# Is this too big?



## Chrome (Mar 19, 2007)

They didnt have what i was looking for.... so I just got this...







its a bit over the top isnt it?


----------



## Rick (Mar 19, 2007)

Too big for what?


----------



## wuwu (Mar 19, 2007)

technically, there is no such thing as an enclosure being too big for a mantid. the only problem is that it's harder for them to find their food. but if you only have one mantid, and plenty of food, that won't be a problem.


----------



## Chrome (Mar 19, 2007)

A male giant asian.


----------



## Rick (Mar 19, 2007)

Hard to tell how big it is but for an adult it should be fine.


----------



## Chrome (Mar 19, 2007)

its a sub at the moment.... erm... the mantis is in there... its in the glare of my laptop...thats how big it is lol.


----------



## Rick (Mar 19, 2007)

What are you using for a substrate?


----------



## Chrome (Mar 19, 2007)

aspen from my snake tank... yes i should use moss i know... ive got some... but i just chucked it in there... i dont know why...


----------



## Rick (Mar 19, 2007)

> aspen from my snake tank... yes i should use moss i know... ive got some... but i just chucked it in there... i dont know why...


Better to have nothing then use that.
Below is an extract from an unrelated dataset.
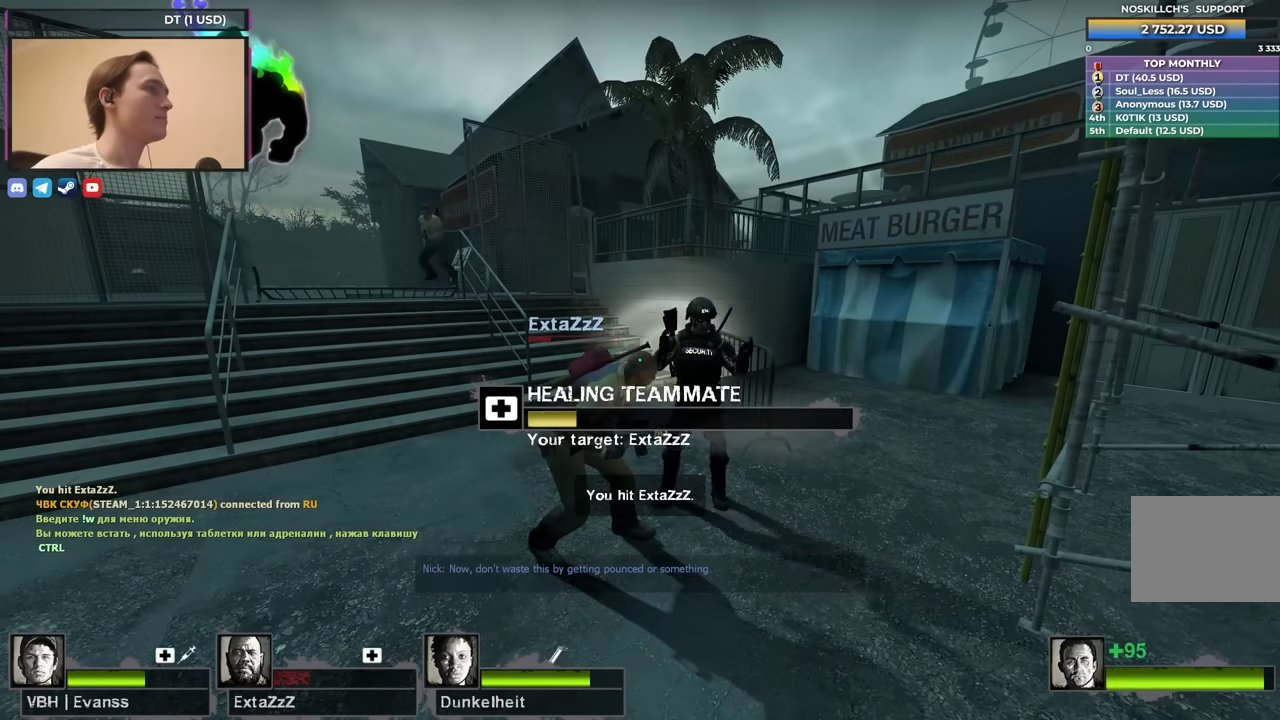
{"keys": [], "events": []}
It may mold if wet and won't hold humidity. Got to get it somewhat humid for that all important final molt.


----------



## Chrome (Mar 19, 2007)

nah it wont mold but i will change it now.... nice way to put of coursework


----------



## OGIGA (Mar 19, 2007)

> its a sub at the moment.... erm... the mantis is in there... its in the glare of my laptop...thats how big it is lol.


I still don't see it...


----------



## Chrome (Mar 20, 2007)

I can see it... I know whre he is


----------



## OGIGA (Mar 20, 2007)

This is like Where's Waldo. Wanna give me a hint?


----------



## randyardvark (Mar 21, 2007)

or wheres wally  

top centre of the glowing box of light? thats my guess

also depends on what your feeding him on, moths and flies wont be aproblem, but crix... may be a tad iffy


----------



## OGIGA (Mar 21, 2007)

I think I'm going to have to give up.


----------